DOCUMENT TEXT below:

Speaking at the press conference announcing the bill, co-sponsor of the bill Mike Caruso asserted:
“If we don’t do something now, then soon we will just be 1933 Nazi Germany here all over again.”
1933 Nazi Germany was the outcome of a fair and open election process in which the Nazi Party became the democratically-elected winner of statewide multi-party elections which resulted in Adolf Hitler becoming the chancellor of Germany. As a result, Jews presiding over post-WWII denazification banned all multi-party elections in Germany until 1990.
Today, not much has changed. Without citing specific verbiage in the First Amendment to support his claim, Jewish Florida State Rep. Randy Fine said:
“You have the right to be an idiot in the United States. We have the First Amendment; it doesn’t mean you have the right to be an idiot and exercise the First Amendment.”
Caruso went on to invent special rights for Jews that simply don’t exist in the context of protected speech:
“They deserve and have the right towards quiet enjoyment in their communities and the ability to practice their Jewish faith without reprisal, without fear of harm.”
Such cavalier and reckless statements made by lawmakers have been repeatedly rejected for decades in at least six million pages of U.S. case law and contradicted by numerous public statements made by prominent political leaders declaring that the First Amendment does, in fact, give you the right to be an idiot.
Legislative Guilt by Association
The structure of the bill is, on its face, problematic. The provisions intended to censor protected speech have been padded with provisions that are obvious and long-accepted criminal acts such as physically defacing or damaging private property, stalking, harassment, disorderly conduct, and disturbing the peace.
By effectively rigging their legislation in this way, Caruso and Fine hope that most people are too uninformed to realize that there is a difference between destroying a cemetery and having the right to speak freely about politics including those that include insular racially-motivated groups that have attained disproportionate political power. Voters are expected to associate negative emotions over existing crimes for which lawmakers can provide no recent examples with new non-crimes that are protected by the First Amendment. Somehow Floridians would then agree to a) enhancing the penalties for committing actions that are considered actual crimes and b) creating new penalties for things that make powerful people feel bad, but aren’t illegal, and cannot be infringed upon.
The new law also criminalizes “non-hate” speech that is purportedly outside the bounds of protected speech, but only as a misdemeanor. The distinction being made between hate and non-hate speech facially discriminates against political speech by classifying it as “hate” speech and would thus not survive First Amendment scrutiny.
This is How They MAGA
Randy Fine is a Jewish MAGA Republican and former Harrah’s gambling executive who is known for his outspoken support for similarly unconstitutional anti-BDS legislation and has made derogatory remarks and calls for violence against Palestinian children on his Facebook page, celebrating war crimes such as the bombing of the Gaza Strip.
Mike Caruso was elected to the Florida House in 2018 on an explicitly pro-Trump campaign based around being “tough on crime,” arresting opioid users and dealers, and stating that illegal immigrants are a “strain on our economy.” Caruso wouldn’t have won without the support of the Florida Hispanic Chamber of Commerce and Log Cabin Republicans, an organization that has given former President Donald Trump unwavering support, is comprised of homosexual conservatives that got its namesake from the long-standing and probable rumor that Abraham Lincoln, a founding father of the Republican Party, was a homosexual.

End of DOCUMENT TEXT.
RECORDED DATA below:

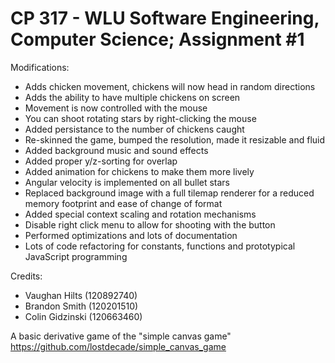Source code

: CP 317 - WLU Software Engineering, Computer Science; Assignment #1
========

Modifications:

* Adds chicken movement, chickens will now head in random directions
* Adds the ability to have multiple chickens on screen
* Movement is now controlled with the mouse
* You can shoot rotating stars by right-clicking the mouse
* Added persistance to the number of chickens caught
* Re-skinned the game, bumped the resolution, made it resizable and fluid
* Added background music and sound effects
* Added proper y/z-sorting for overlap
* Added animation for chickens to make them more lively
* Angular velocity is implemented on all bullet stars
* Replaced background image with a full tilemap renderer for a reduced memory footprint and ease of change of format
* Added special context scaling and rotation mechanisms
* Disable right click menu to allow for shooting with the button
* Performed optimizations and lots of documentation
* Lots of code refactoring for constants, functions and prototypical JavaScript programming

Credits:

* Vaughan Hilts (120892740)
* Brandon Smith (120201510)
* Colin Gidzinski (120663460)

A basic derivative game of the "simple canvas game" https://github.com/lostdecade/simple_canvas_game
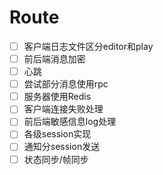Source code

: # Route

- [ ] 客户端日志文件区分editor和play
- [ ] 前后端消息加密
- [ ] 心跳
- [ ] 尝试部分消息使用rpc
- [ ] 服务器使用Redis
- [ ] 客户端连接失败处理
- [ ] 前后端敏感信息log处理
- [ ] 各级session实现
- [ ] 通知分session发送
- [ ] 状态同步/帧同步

End of RECORDED DATA.

*SET OF TASKS*.
**1)** Which long-accepted criminal acts does the article on the Florida bill say were padded into the legislation? List every one.
**2)** According to the article on the Florida bill, in what year was Mike Caruso elected to the Florida House?

*SOLUTIONS TO THE PROBLEMS*.
**1)**
- Physically defacing or damaging private property
- Stalking
- Harassment
- Disorderly conduct
- Disturbing the peace

**2)** 2018